Xuhua He (何旭华 (Hé Xùhuá), born 1979) is a Chinese mathematician. He is a Chair Professor of Mathematics at the University of Hong Kong and has been the President of the Hong Kong Mathematical Society since 2024, serving consecutive terms for 2024–2026 and 2026–2028. His research lies at the intersection of algebraic groups, representation theory, and arithmetic geometry.

==Education and career==
In 2001, He graduated with a bachelor's degree in mathematics from Peking University. In 2005, he earned his PhD from the Massachusetts Institute of Technology (MIT) with the thesis Some subvarieties of the De Concini-Procesi compactification under advisor George Lusztig. As a postdoc research fellow, He was at the Institute for Advanced Study for the academic year 2005–2006 and Simons Instructor at the State University of New York at Stony Brook from 2006 to 2008. At Hong Kong University of Science and Technology he was an assistant professor from 2008 to 2012 and an associate professor from 2012 to 2014. From 2014 to 2019 he was a professor at the University of Maryland. In 2019 he became the Choh-Ming Li Professor of Mathematics at the Chinese University of Hong Kong and joined the University of Hong Kong as a Chair Professor in 2023.

For the 2016–2017 academic year, He was a von Neumann Fellow at the Institute for Advanced Study.
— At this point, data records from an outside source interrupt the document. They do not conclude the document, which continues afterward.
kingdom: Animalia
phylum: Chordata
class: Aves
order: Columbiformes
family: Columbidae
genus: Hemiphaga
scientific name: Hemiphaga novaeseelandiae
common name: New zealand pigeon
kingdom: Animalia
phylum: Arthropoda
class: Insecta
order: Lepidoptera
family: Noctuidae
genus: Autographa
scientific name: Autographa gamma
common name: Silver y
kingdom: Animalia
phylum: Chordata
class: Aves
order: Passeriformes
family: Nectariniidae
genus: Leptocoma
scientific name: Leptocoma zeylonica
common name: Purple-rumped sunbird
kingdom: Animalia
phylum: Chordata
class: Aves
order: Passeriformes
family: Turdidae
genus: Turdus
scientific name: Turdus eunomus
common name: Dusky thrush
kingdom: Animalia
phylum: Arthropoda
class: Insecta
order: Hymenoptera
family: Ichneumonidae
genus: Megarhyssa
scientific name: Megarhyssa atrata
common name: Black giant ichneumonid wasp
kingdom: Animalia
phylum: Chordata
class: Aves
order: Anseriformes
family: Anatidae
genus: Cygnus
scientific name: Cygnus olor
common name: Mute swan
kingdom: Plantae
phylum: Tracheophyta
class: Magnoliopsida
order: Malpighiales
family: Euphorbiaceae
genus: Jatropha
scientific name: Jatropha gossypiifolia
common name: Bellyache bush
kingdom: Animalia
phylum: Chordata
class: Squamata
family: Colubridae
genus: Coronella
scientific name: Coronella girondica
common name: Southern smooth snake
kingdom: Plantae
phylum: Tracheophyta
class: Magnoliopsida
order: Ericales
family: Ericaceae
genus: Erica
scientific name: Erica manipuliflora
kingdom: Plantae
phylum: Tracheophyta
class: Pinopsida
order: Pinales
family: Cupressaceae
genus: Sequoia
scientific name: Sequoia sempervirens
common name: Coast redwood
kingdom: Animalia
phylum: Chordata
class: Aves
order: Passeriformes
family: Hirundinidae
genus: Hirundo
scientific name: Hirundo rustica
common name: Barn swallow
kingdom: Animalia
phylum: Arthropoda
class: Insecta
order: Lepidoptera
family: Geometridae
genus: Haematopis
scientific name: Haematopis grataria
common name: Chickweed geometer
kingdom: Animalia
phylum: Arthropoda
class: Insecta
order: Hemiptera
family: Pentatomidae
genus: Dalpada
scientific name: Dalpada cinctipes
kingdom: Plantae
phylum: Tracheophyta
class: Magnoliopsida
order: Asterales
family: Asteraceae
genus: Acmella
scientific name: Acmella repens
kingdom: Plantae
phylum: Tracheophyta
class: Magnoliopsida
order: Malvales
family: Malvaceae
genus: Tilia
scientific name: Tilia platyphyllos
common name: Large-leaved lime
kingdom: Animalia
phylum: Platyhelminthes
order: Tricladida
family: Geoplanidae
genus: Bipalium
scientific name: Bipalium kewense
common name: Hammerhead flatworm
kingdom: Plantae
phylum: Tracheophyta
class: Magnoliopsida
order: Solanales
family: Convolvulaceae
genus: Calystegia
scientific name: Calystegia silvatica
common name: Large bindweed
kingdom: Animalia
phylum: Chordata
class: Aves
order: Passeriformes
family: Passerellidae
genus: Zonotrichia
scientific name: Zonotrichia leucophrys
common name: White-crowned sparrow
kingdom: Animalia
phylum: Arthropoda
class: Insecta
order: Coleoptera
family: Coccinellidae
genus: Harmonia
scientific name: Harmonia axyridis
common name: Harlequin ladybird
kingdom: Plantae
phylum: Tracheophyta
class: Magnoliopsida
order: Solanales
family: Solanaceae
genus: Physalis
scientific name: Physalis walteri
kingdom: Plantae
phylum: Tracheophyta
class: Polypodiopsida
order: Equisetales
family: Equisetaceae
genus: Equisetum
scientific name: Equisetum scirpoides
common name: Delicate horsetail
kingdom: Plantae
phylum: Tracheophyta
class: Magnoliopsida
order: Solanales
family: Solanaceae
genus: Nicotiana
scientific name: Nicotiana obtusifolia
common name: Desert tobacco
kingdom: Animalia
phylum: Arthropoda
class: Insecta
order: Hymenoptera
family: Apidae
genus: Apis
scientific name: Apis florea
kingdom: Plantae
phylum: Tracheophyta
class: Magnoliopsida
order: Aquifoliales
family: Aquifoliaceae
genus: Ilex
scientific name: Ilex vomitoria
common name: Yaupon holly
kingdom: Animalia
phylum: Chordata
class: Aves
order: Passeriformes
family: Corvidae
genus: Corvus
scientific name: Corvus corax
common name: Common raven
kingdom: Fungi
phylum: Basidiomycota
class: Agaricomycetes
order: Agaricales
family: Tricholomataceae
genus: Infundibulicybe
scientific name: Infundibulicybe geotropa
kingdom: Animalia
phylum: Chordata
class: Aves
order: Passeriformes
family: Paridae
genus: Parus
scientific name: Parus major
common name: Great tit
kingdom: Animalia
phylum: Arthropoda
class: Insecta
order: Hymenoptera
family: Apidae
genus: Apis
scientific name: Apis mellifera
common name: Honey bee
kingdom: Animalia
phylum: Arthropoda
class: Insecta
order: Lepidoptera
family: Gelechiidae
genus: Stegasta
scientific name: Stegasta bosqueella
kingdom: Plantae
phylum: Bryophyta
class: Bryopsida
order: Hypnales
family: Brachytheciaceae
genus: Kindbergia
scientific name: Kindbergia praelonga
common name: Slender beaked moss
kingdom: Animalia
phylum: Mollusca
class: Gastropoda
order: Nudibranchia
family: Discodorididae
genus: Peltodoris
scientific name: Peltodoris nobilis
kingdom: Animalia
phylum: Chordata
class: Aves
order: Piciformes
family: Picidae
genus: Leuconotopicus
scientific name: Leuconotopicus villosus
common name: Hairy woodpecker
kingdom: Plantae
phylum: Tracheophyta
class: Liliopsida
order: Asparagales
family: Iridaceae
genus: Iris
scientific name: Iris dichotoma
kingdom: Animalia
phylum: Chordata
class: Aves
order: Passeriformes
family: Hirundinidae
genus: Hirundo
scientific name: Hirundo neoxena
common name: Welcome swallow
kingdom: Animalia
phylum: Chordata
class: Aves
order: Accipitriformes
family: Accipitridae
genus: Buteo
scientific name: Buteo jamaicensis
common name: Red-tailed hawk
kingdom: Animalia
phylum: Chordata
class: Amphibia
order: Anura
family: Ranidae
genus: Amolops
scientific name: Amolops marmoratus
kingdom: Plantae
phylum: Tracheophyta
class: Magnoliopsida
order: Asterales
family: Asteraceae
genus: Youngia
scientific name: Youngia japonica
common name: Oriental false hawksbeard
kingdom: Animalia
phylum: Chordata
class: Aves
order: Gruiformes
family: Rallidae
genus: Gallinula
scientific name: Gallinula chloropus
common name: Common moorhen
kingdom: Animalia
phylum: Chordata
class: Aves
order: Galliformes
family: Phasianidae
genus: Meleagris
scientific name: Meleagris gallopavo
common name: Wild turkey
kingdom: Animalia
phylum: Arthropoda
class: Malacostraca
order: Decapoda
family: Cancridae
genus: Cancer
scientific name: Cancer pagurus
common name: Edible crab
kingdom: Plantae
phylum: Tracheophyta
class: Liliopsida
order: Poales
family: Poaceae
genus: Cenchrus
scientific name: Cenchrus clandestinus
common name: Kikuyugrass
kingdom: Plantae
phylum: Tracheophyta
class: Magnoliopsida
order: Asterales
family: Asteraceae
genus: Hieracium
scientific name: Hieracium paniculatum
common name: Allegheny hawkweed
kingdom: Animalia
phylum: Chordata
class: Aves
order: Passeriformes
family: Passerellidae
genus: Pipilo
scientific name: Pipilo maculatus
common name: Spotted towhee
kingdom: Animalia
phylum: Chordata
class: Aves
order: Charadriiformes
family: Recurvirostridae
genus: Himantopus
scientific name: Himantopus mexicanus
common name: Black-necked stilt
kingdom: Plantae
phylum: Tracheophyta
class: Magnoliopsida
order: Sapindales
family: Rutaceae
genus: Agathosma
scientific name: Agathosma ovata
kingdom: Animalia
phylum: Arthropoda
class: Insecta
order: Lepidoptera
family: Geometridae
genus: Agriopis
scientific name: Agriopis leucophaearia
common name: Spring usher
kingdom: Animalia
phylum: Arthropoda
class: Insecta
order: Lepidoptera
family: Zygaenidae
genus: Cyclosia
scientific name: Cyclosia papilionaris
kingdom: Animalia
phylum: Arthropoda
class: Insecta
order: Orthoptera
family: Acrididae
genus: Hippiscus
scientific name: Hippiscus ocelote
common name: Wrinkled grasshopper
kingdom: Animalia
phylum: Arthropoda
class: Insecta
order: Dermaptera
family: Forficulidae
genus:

In 2017 he was a Simons Visiting Professor at the Université Sorbonne Paris Nord (Paris 13 University).

==Awards and honors==
- 2026 – Member of the Hong Kong Academy of Sciences.
- 2025 – Fellow of the American Mathematical Society.
- 2023 – New Cornerstone Investigator.
- 2022 – Chevalley Prize in Lie Theory (American Mathematical Society).
- 2020 – Xplorer Prize in Mathematics and Physics.
- 2018 – Invited sectional speaker at the International Congress of Mathematicians (ICM) in Rio de Janeiro.
- 2015 – Invited speaker at the Current Developments in Mathematics (CDM) conference at Harvard University and MIT.
- 2013 – Morningside Gold Medal at the International Congress of Chinese Mathematicians.
- 1996 – Gold medal at the International Mathematical Olympiad.

==Selected publications==
- A. J. de Jong, X. He and J. Starr, "Families of rationally simply connected varieties over surfaces and torsors for semisimple groups", Publications Mathématiques de l'IHÉS 114 (2011), 1–85.
- X. He and G. Lusztig, "A generalization of Steinberg's cross-section", Journal of the American Mathematical Society 25 (2012), 739–757.
- X. He, "Geometric and homological properties of affine Deligne–Lusztig varieties", Annals of Mathematics (2) 179 (2014), 367–404.
- X. He and S. Nie, "Minimal length elements of extended affine Weyl group", Compositio Mathematica 150 (2014), 1903–1927.
- X. He, "Cocenters of p-adic groups, I: Newton decomposition", Forum of Mathematics, Pi 6 (2018), e2.
- D. Ciubotaru and X. He, "Cocenters of p-adic groups, III: Elliptic cocenter and rigid cocenter", Peking Mathematical Journal 4 (2021), 159–186.
- U. Görtz, X. He and S. Nie, "Fully Hodge–Newton decomposable Shimura varieties", Peking Mathematical Journal 2 (2019), no. 2, 99–154.
- X. He and R. Zhou, "On the connected components of affine Deligne–Lusztig varieties", Duke Mathematical Journal 169 (2020), no. 14, 2697–2765.
- H. Bao and X. He, "Product structure and regularity theorem for totally nonnegative flag varieties", Inventiones Mathematicae 237 (2024), no. 1, 1–47.
- B. Dong, X. He, P. Jin, F. Schremmer, Q. Yu, "Machine learning assisted exploration for affine Deligne–Lusztig varieties", Peking Mathematical Journal 9 (2026), no. 1, 55–104.